• **Required work**: Work through the entries below and show every line in which "root" is found.
[[ Records for the task open ]]
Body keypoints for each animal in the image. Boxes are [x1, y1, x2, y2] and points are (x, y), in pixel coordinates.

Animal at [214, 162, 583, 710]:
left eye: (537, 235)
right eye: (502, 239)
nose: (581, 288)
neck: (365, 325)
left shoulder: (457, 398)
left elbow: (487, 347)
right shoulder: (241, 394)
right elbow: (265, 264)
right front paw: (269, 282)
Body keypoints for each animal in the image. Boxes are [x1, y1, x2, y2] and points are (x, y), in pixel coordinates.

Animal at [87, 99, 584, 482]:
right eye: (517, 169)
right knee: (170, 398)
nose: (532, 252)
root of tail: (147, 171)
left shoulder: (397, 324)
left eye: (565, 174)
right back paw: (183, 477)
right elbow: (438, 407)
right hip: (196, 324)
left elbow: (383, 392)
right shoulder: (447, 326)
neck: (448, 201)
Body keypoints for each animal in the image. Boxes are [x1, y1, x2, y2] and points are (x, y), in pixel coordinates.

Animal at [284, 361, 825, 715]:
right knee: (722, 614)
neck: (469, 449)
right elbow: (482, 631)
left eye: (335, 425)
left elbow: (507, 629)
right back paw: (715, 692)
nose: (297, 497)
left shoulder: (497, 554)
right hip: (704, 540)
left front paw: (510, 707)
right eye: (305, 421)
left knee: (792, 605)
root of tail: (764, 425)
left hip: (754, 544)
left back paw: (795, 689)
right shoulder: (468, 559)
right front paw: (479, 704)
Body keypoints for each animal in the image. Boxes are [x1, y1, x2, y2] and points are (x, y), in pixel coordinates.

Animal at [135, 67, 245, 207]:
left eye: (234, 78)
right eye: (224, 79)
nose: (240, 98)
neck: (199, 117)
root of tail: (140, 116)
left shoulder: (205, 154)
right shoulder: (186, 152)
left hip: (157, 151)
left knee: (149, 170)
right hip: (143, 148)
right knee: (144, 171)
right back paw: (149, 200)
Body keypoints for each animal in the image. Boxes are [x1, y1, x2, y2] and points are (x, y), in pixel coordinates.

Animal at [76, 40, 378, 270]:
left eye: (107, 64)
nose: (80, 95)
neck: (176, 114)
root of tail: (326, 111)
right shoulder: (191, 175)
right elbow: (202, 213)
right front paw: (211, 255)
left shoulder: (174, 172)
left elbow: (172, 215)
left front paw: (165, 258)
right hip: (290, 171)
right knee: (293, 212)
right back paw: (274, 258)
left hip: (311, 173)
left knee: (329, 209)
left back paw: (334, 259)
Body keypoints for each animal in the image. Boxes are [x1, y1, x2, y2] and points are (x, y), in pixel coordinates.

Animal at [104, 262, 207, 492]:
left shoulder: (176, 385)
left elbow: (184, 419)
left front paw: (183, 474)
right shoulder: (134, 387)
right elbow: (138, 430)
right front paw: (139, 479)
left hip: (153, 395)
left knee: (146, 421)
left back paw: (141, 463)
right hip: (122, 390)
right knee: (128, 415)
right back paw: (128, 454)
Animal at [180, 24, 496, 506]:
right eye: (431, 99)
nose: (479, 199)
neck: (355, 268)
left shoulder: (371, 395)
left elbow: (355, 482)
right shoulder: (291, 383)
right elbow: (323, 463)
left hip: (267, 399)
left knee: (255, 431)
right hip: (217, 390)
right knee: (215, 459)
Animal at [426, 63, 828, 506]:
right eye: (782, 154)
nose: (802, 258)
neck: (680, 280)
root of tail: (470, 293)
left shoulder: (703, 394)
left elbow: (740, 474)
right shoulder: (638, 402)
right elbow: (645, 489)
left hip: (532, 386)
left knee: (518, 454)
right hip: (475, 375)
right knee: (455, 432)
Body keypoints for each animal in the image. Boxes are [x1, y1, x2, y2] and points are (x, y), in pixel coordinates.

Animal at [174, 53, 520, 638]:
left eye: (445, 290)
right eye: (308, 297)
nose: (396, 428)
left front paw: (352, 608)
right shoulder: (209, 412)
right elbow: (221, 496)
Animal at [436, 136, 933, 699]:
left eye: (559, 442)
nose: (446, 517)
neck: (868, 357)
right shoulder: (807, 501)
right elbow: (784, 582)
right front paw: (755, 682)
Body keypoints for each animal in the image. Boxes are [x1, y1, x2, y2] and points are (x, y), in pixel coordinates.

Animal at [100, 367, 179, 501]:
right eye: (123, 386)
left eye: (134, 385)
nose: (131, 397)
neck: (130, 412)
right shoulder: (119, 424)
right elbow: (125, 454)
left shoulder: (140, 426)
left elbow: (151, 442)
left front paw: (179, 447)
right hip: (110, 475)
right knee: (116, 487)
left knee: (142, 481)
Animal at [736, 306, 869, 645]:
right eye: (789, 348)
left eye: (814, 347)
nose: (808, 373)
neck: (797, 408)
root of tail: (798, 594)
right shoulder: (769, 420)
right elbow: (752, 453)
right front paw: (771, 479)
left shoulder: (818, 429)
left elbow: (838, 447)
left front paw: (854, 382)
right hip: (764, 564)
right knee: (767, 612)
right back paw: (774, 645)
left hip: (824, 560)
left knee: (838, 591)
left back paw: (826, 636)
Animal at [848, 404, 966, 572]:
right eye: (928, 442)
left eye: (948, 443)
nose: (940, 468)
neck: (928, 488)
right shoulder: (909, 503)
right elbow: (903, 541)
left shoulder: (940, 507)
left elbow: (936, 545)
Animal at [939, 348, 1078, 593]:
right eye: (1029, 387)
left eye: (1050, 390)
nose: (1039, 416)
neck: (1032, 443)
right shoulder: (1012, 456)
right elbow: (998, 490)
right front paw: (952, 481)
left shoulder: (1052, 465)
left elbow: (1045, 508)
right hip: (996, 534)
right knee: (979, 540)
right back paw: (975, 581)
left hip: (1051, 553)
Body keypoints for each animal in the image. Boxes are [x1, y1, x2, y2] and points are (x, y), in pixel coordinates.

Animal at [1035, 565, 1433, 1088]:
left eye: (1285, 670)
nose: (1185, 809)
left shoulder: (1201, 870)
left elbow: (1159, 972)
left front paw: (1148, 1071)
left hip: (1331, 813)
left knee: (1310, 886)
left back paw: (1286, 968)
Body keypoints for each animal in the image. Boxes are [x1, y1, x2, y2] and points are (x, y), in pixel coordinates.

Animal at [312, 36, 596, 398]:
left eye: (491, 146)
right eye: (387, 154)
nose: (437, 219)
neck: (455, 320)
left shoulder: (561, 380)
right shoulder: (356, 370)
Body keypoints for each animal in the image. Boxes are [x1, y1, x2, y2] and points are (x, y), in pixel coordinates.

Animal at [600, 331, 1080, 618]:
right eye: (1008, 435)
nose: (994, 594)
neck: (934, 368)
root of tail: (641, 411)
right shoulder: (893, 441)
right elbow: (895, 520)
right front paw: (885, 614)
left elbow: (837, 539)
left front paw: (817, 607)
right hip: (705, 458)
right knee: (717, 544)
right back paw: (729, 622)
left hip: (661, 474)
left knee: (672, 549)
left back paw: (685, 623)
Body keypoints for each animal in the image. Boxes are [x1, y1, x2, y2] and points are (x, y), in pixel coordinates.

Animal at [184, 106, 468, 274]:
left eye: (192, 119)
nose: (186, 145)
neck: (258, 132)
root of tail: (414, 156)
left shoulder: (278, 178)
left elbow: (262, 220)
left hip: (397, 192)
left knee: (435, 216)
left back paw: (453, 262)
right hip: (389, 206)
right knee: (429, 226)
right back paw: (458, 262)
[[ Records for the task closed ]]
• **Answer to this problem**:
root of tail: (147, 171)
root of tail: (764, 425)
root of tail: (140, 116)
root of tail: (326, 111)
root of tail: (470, 293)
root of tail: (798, 594)
root of tail: (641, 411)
root of tail: (414, 156)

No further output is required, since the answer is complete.